___ TEXTAUSZUG

Ambitionen auf europäischem Parkett
Der deutsche Hürdenläufer Emil Agyekum geht mit hohen Erwartungen in die bevorstehenden Europameisterschaften in Birmingham. Nach einer Saison, in der er bereits sportliche Meilensteine setzen konnte, zeigt sich der Athlet kämpferisch und fokussiert. In einer Pressekonferenz vor dem Turnier betonte er seine Bereitschaft für die anstehenden Wettkämpfe: „Ich bin ready“.
Auf den Spuren von Harald Schmid
Ein zentraler Punkt in Agyekums bisherigem Saisonverlauf ist der neue deutsche Rekord über 400 Meter Hürden. Mit einer Zeit von 47,45 Sekunden löschte der gebürtige Berliner eine Bestmarke aus den Geschichtsbüchern, die über vier Jahrzehnte lang Bestand hatte und vom Hanauer Harald Schmid gehalten wurde. Diese Leistung kam für Experten nicht völlig überraschend, da Agyekum bereits im Vorfeld der Diamond-League-Wettbewerbe mehrfach seine persönlichen Bestzeiten unterboten hatte.

______

AUFGABEN:
- a) Mit welcher Zeit stellte Emil Agyekum laut dem Textauszug den neuen deutschen Rekord über 400 Meter Hürden auf?
- b) Ersetzen Sie im Textauszug „Bestmarke“ durch „Rekordmarke“ und geben Sie den Abschnitt wieder, der mit „Auf den Spuren“ beginnt und mit „Bestzeiten unterboten hatte.“ endet.

___ BEREITGESTELLTES MATERIAL

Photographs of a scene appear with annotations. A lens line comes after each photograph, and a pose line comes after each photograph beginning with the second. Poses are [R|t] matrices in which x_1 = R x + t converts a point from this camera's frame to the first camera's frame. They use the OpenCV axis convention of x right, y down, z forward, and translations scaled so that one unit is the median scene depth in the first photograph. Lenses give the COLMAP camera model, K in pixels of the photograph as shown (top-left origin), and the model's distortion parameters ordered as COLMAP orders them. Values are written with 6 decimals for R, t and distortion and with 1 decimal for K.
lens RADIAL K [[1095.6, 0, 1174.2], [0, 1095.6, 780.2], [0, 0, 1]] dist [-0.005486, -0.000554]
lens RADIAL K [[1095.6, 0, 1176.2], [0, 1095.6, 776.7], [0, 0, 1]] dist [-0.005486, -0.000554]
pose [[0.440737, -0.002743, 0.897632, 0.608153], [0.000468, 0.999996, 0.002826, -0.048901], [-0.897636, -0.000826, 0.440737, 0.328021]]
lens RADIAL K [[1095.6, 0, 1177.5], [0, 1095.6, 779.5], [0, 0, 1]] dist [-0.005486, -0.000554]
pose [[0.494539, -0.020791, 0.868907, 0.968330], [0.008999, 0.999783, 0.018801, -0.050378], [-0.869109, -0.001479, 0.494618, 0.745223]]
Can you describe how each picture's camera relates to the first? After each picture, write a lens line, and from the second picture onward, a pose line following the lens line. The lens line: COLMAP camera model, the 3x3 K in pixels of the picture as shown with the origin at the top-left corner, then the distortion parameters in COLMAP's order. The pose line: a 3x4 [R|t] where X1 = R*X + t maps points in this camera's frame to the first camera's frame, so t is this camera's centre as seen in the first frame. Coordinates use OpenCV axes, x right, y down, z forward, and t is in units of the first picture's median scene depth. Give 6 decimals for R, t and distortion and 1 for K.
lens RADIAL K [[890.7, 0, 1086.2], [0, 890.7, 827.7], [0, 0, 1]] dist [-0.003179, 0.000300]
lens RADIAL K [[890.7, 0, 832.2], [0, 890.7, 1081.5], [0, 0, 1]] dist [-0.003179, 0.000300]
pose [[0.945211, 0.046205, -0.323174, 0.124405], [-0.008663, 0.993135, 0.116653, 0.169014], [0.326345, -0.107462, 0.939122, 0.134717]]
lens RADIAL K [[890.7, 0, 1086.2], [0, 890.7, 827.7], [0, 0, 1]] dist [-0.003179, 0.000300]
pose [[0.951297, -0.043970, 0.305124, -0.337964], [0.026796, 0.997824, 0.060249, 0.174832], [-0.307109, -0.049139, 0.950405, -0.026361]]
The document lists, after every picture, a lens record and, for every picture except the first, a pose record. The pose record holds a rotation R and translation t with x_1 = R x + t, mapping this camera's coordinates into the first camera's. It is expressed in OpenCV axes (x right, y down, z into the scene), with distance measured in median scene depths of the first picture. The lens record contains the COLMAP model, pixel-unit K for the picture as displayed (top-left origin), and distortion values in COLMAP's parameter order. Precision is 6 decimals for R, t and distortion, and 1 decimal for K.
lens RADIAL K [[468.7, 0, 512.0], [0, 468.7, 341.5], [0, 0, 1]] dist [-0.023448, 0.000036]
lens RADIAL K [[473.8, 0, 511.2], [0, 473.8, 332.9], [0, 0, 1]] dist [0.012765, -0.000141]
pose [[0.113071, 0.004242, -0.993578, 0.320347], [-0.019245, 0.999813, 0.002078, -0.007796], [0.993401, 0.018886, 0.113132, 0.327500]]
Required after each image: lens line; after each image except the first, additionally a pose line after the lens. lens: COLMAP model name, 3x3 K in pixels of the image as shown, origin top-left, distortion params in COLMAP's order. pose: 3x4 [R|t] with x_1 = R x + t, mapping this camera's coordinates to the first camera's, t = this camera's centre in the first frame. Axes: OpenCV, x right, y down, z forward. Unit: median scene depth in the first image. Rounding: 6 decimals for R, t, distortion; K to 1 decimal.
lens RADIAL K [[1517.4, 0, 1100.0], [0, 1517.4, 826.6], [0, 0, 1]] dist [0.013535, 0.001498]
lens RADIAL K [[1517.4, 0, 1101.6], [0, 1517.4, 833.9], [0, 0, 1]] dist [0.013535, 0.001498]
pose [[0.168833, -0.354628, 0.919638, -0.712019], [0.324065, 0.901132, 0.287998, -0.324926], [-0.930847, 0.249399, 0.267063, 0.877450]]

______

LÖSUNGEN:
- a) Mit 47,45 Sekunden.

- b)
Auf den Spuren von Harald Schmid
Ein zentraler Punkt in Agyekums bisherigem Saisonverlauf ist der neue deutsche Rekord über 400 Meter Hürden. Mit einer Zeit von 47,45 Sekunden löschte der gebürtige Berliner eine Rekordmarke aus den Geschichtsbüchern, die über vier Jahrzehnte lang Bestand hatte und vom Hanauer Harald Schmid gehalten wurde. Diese Leistung kam für Experten nicht völlig überraschend, da Agyekum bereits im Vorfeld der Diamond-League-Wettbewerbe mehrfach seine persönlichen Bestzeiten unterboten hatte.